A container for what an OAI-PMH server gives in response to identify.

add(name, value)[source]
adminEmails = ()
baseURL = None
compressions = ()
deletedRecord = None
earliestDatestamp = None
granularity = None
protocolVersion = None
repositoryName = None
set(name, value)[source]
gavo.protocols.oaiclient.getCanonicalPrefixes()[source]
gavo.protocols.oaiclient.getIdentifiers(registry, startDate=None, endDate=None, set=None, granularity=None)[source]

returns a list of “short” records for what’s in the registry specified by args.

gavo.protocols.oaiclient.getRecord(registry, identifier)[source]

returns the XML form of an OAI-PMH record for identifier from the OAI-PMH endpoint at URL registry.

This uses the OAIRecordsParser which enforces canonical prefixes, and the function will add their declarations as necessary. This also means that evil registry records could be broken by us.

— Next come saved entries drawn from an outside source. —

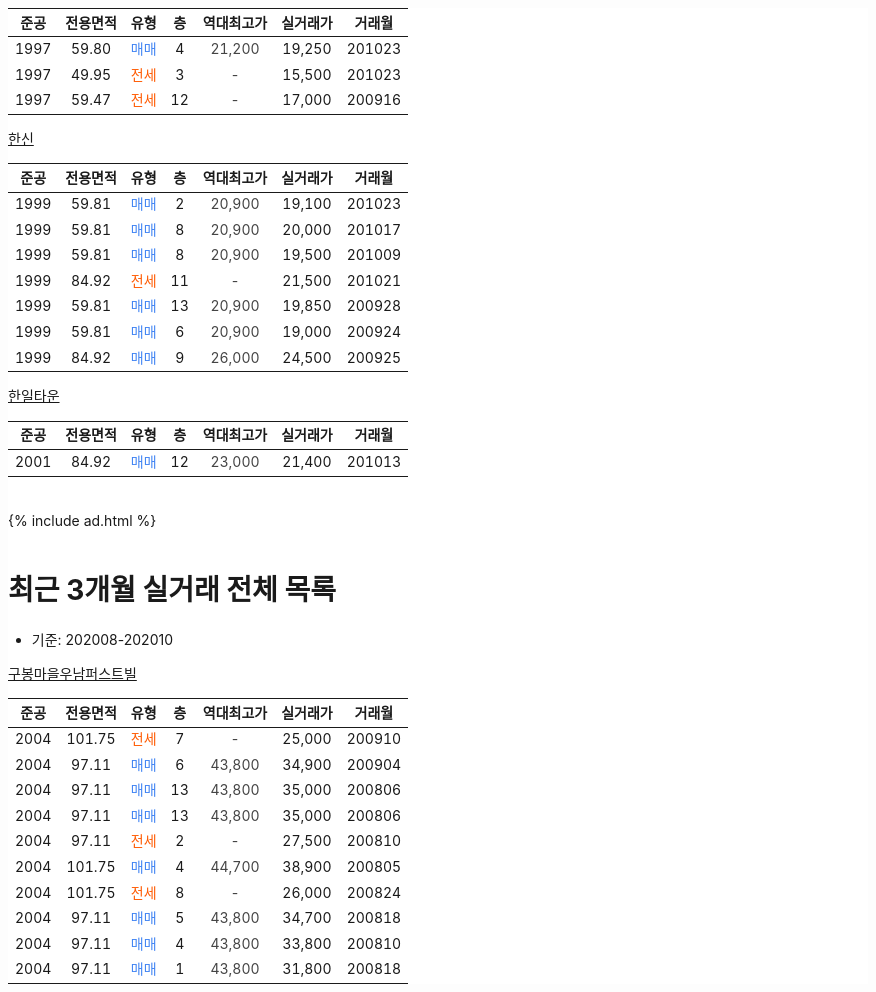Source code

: |준공|전용면적|유형|층|역대최고가|실거래가|거래월|
|:---:|:---:|:---:|:---:|:---:|:---:|:---:|
|1997|59.80|<span style="color:#4285f3">매매</span>|4|<span style="color:#444444">21,200</span>|19,250|201023|
|1997|49.95|<span style="color:#ff5a00">전세</span>|3|<span style="color:#444444">-</span>|15,500|201023|
|1997|59.47|<span style="color:#ff5a00">전세</span>|12|<span style="color:#444444">-</span>|17,000|200916|

[한신](https://search.naver.com/search.naver?query=%EA%B2%BD%EA%B8%B0%EB%8F%84+%ED%99%94%EC%84%B1%EC%8B%9C+%EB%B3%91%EC%A0%90%EB%8F%99+%ED%95%9C%EC%8B%A0)

|준공|전용면적|유형|층|역대최고가|실거래가|거래월|
|:---:|:---:|:---:|:---:|:---:|:---:|:---:|
|1999|59.81|<span style="color:#4285f3">매매</span>|2|<span style="color:#444444">20,900</span>|19,100|201023|
|1999|59.81|<span style="color:#4285f3">매매</span>|8|<span style="color:#444444">20,900</span>|20,000|201017|
|1999|59.81|<span style="color:#4285f3">매매</span>|8|<span style="color:#444444">20,900</span>|19,500|201009|
|1999|84.92|<span style="color:#ff5a00">전세</span>|11|<span style="color:#444444">-</span>|21,500|201021|
|1999|59.81|<span style="color:#4285f3">매매</span>|13|<span style="color:#444444">20,900</span>|19,850|200928|
|1999|59.81|<span style="color:#4285f3">매매</span>|6|<span style="color:#444444">20,900</span>|19,000|200924|
|1999|84.92|<span style="color:#4285f3">매매</span>|9|<span style="color:#444444">26,000</span>|24,500|200925|

[한일타운](https://search.naver.com/search.naver?query=%EA%B2%BD%EA%B8%B0%EB%8F%84+%ED%99%94%EC%84%B1%EC%8B%9C+%EB%B3%91%EC%A0%90%EB%8F%99+%ED%95%9C%EC%9D%BC%ED%83%80%EC%9A%B4)

|준공|전용면적|유형|층|역대최고가|실거래가|거래월|
|:---:|:---:|:---:|:---:|:---:|:---:|:---:|
|2001|84.92|<span style="color:#4285f3">매매</span>|12|<span style="color:#444444">23,000</span>|21,400|201013|


<br>
{% include ad.html %}
<br>

# 최근 3개월 실거래 전체 목록
* 기준: 202008-202010


[구봉마을우남퍼스트빌](https://search.naver.com/search.naver?query=%EA%B2%BD%EA%B8%B0%EB%8F%84+%ED%99%94%EC%84%B1%EC%8B%9C+%EB%B3%91%EC%A0%90%EB%8F%99+%EA%B5%AC%EB%B4%89%EB%A7%88%EC%9D%84%EC%9A%B0%EB%82%A8%ED%8D%BC%EC%8A%A4%ED%8A%B8%EB%B9%8C)

|준공|전용면적|유형|층|역대최고가|실거래가|거래월|
|:---:|:---:|:---:|:---:|:---:|:---:|:---:|
|2004|101.75|<span style="color:#ff5a00">전세</span>|7|<span style="color:#444444">-</span>|25,000|200910|
|2004|97.11|<span style="color:#4285f3">매매</span>|6|<span style="color:#444444">43,800</span>|34,900|200904|
|2004|97.11|<span style="color:#4285f3">매매</span>|13|<span style="color:#444444">43,800</span>|35,000|200806|
|2004|97.11|<span style="color:#4285f3">매매</span>|13|<span style="color:#444444">43,800</span>|35,000|200806|
|2004|97.11|<span style="color:#ff5a00">전세</span>|2|<span style="color:#444444">-</span>|27,500|200810|
|2004|101.75|<span style="color:#4285f3">매매</span>|4|<span style="color:#444444">44,700</span>|38,900|200805|
|2004|101.75|<span style="color:#ff5a00">전세</span>|8|<span style="color:#444444">-</span>|26,000|200824|
|2004|97.11|<span style="color:#4285f3">매매</span>|5|<span style="color:#444444">43,800</span>|34,700|200818|
|2004|97.11|<span style="color:#4285f3">매매</span>|4|<span style="color:#444444">43,800</span>|33,800|200810|
|2004|97.11|<span style="color:#4285f3">매매</span>|1|<span style="color:#444444">43,800</span>|31,800|200818|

gavo.protocols.oaiclient.getRecords(registry, startDate=None, endDate=None, set=None, granularity=None)[source]

returns a list of “long” records for what’s in the registry specified by args.

parser should be a subclass of RecordParser; otherwise, you’ll miss resumption and possibly other features.

gavo.protocols.oaiclient.getServerProperties(registry)[source]

returns a ServerProperties instance for registry.

In particular, you can retrieve the granularity argument that actually matches the registry from the result’s granularity attribute.

gavo.protocols.oaiclient.parseRecord(recordXML)[source]

returns some main properties from an XML-encoded VOResource record.

recordXML can be an OAI-PMH response or just a naked record. If multiple records are contained in recordXML, only the first will be returned.

What’s coming back is a dictionary as produced by RecordParser.